+++ PROVIDED TEXT +++
Ketoprofen Lysinate exerts anti-inflammatory activity and preserves barrier function in injured primary bronchial epithelial cells

The airway epithelium provides a barrier to the external environment and activates multiple cellular signaling in response to pathogens or environmental agents. Viral infections of the respiratory tract are frequently the cause of exacerbations in asthma and COPD. Following viral infections, airway epithelial cells activate an innate immune response with release of inflammatory cytokines such as IL-8 and this event is associated to alterations in the structural proteins of the tight junctions and loss of the barrier function of the epithelium. Ketoprofen Lysinate (Keto) is one of the most commonly used non-steroidal anti-inflammatory drugs (NSAIDs) useful to manage symptoms of viral respiratory infections. The molecular mechanisms through which Keto acts at the level of the respiratory epithelium are little known. The aim of this study was to evaluate, for the first time, the effect of Keto on inflammation and on the expression of tight junctions molecules, using a model of primary bronchial epithelial cells exposed to a mix of cytokines and PolyIC or to cigarette smoke and PolyIC to reproduces exacerbation milieu of asthma or COPD. It was evaluated: cell viability, IL-8 release and expression of molecules of tigh junction. At the biocompatible dose, Keto increases intercellular junction molecules improving epithelium barrier function and mitigated the release of IL-8 induced by cigarette smoke, cigarette smoke and PolyIC, exerting an anti-inflammatory effect. In conclusion, the Keto exerts an anti-inflammatory and stabilizing effect on the epithelium thus representing a valid tool to support the management of respiratory infections.
+++ DATA UNDER STUDY +++
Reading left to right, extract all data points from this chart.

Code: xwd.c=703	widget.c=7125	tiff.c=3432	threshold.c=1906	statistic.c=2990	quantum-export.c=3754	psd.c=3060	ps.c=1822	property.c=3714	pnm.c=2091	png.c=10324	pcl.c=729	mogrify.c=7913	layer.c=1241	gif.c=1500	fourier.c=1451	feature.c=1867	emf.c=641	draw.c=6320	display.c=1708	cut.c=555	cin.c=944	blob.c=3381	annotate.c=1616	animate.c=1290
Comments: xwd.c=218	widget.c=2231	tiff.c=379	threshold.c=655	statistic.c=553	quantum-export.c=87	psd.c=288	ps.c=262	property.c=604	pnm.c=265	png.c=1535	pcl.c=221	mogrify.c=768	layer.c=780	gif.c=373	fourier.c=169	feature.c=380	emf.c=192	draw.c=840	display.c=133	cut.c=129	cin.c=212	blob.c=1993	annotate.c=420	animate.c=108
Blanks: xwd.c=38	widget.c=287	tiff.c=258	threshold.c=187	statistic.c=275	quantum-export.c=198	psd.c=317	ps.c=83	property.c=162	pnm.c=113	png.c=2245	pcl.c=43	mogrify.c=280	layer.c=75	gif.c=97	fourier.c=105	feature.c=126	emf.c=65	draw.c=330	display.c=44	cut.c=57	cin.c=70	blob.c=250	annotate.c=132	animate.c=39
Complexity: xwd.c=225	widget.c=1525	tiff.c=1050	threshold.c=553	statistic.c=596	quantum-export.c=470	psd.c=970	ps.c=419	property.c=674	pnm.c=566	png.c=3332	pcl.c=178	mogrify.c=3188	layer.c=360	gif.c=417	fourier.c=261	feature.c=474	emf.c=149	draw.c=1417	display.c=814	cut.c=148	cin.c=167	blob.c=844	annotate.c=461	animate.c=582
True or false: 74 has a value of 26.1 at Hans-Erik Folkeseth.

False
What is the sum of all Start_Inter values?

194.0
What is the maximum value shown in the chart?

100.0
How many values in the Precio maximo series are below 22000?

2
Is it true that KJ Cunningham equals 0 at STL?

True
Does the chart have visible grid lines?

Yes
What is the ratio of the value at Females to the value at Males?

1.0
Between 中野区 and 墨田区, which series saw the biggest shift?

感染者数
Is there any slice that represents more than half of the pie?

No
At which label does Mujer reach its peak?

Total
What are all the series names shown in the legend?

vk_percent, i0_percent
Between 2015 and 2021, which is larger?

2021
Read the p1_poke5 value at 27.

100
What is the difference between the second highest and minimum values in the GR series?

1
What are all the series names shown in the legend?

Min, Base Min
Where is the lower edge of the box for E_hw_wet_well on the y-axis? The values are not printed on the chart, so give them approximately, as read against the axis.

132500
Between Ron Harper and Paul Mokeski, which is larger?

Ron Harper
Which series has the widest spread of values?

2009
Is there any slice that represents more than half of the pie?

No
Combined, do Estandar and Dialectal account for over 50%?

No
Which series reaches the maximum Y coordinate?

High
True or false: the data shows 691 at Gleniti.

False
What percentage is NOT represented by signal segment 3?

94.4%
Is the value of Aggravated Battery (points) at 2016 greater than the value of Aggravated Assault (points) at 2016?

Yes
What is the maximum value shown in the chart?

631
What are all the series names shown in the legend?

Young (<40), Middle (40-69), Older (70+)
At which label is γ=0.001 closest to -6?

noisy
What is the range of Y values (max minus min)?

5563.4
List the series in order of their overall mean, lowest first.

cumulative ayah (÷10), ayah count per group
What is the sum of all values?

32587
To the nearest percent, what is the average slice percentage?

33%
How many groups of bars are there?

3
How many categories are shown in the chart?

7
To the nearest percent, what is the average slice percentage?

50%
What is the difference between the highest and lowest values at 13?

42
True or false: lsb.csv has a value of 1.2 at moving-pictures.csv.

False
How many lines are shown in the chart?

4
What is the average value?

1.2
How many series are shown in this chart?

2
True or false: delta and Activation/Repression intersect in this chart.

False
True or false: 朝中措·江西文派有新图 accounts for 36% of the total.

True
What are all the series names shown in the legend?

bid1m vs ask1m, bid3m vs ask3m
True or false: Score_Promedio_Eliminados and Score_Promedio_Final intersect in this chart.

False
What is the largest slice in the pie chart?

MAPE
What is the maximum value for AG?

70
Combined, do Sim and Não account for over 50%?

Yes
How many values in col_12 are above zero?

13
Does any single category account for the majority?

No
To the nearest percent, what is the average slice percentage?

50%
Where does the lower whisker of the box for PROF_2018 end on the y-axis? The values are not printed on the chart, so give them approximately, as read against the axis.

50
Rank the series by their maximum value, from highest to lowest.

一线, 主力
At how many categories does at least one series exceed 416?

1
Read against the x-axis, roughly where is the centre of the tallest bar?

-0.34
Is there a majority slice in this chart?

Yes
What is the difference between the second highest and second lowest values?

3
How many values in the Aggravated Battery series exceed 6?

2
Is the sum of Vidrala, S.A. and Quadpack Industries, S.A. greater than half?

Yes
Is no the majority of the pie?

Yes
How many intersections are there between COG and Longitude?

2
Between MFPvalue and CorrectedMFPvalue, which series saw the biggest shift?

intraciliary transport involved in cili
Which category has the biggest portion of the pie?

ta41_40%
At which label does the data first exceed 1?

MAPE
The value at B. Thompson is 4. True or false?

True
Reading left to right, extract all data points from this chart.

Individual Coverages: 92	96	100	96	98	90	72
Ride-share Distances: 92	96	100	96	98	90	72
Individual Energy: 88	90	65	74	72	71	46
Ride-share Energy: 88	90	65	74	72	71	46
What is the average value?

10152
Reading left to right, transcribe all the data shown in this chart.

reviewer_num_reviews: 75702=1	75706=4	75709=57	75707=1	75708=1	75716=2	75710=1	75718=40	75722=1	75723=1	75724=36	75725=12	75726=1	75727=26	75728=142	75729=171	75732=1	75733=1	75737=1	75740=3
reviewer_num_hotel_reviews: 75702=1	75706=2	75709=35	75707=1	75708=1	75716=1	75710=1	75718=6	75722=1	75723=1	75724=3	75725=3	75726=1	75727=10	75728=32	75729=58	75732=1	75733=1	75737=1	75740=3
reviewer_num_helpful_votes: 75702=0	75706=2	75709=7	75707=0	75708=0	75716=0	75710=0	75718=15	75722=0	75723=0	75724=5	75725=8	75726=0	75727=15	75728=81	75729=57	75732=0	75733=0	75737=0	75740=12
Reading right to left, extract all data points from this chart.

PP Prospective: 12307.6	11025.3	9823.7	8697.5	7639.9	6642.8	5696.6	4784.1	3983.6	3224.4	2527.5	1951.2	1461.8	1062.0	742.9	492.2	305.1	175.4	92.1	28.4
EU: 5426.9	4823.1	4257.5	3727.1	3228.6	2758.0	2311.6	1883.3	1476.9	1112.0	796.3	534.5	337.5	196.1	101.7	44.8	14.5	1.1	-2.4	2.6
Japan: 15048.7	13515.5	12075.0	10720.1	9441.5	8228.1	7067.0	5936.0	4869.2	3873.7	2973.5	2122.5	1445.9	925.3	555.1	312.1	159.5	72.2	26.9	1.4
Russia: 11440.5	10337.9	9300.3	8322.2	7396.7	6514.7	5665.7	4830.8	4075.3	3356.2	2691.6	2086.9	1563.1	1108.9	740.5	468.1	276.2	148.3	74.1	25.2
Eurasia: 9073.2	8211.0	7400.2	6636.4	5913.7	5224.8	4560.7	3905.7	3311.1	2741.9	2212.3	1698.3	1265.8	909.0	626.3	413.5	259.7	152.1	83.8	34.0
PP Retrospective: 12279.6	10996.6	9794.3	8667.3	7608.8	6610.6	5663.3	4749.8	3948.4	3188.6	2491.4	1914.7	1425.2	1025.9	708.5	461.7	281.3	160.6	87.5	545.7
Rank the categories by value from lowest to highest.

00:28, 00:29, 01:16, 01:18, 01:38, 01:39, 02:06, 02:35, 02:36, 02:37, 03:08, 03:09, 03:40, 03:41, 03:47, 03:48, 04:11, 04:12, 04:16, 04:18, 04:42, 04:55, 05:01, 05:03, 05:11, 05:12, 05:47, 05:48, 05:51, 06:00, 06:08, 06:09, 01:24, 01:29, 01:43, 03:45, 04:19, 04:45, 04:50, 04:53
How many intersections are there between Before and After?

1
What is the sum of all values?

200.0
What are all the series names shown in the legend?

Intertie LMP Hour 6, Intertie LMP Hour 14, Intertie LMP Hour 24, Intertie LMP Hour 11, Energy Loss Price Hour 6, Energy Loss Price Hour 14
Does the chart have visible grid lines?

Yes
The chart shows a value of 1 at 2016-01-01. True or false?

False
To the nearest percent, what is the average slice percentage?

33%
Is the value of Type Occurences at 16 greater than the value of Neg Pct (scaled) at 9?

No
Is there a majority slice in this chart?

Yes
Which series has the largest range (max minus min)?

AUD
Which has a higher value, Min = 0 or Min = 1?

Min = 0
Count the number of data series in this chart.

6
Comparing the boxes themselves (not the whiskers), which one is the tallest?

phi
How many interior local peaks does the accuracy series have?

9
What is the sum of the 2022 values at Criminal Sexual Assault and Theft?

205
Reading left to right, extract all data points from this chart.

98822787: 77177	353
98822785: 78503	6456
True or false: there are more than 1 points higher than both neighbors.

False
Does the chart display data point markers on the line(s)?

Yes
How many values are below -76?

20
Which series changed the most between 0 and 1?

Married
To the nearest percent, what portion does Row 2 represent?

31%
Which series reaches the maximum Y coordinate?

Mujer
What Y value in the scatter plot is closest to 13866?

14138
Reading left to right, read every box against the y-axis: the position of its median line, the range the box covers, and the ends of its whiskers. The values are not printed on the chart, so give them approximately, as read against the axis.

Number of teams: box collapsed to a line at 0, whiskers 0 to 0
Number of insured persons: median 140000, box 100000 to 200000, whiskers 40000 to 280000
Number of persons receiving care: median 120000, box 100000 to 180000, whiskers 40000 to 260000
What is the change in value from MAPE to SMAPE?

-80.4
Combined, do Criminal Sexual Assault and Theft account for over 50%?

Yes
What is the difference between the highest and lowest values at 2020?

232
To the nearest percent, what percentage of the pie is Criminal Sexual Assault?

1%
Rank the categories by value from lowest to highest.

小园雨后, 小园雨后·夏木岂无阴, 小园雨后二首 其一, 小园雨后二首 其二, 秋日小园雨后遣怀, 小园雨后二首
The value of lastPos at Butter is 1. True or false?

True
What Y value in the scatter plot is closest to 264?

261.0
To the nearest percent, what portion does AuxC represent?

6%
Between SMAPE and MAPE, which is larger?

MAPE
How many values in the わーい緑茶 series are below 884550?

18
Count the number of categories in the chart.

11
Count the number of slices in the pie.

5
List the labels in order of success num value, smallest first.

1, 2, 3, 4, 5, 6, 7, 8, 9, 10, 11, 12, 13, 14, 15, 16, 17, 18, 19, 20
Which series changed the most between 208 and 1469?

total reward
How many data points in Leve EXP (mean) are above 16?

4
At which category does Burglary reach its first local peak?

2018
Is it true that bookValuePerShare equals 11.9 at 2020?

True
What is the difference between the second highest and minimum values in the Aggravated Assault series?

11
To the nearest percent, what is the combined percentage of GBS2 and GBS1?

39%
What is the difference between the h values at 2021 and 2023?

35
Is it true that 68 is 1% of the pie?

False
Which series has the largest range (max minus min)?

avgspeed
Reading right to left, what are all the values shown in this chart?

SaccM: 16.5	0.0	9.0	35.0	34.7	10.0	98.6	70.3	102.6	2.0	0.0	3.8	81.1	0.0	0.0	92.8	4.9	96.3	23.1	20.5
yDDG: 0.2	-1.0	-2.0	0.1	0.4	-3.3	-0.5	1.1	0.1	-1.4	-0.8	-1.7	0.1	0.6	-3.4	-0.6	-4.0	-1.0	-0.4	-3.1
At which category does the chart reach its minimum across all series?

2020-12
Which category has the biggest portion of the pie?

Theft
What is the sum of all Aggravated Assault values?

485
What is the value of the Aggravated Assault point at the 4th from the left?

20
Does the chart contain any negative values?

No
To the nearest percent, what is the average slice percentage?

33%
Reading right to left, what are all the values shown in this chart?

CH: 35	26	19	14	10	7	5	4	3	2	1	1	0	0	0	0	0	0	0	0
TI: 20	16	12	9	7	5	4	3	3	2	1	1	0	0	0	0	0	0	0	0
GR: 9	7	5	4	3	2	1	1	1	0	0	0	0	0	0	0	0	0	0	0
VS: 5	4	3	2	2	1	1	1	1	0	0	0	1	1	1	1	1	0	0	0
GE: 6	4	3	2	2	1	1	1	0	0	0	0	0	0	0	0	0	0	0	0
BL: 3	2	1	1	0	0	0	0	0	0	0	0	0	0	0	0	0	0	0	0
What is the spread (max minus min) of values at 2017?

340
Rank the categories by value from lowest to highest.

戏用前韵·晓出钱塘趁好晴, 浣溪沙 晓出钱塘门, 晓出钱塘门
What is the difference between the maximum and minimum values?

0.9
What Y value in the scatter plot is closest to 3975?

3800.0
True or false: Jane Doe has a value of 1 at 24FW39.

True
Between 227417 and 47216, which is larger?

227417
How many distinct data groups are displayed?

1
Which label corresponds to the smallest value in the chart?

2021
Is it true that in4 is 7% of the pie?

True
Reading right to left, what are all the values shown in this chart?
+++
_TASK_. In the text on ketoprofen lysinate, which cytokine's release did Keto reduce at the biocompatible dose?

_EXERCISE ANSWER_. IL-8.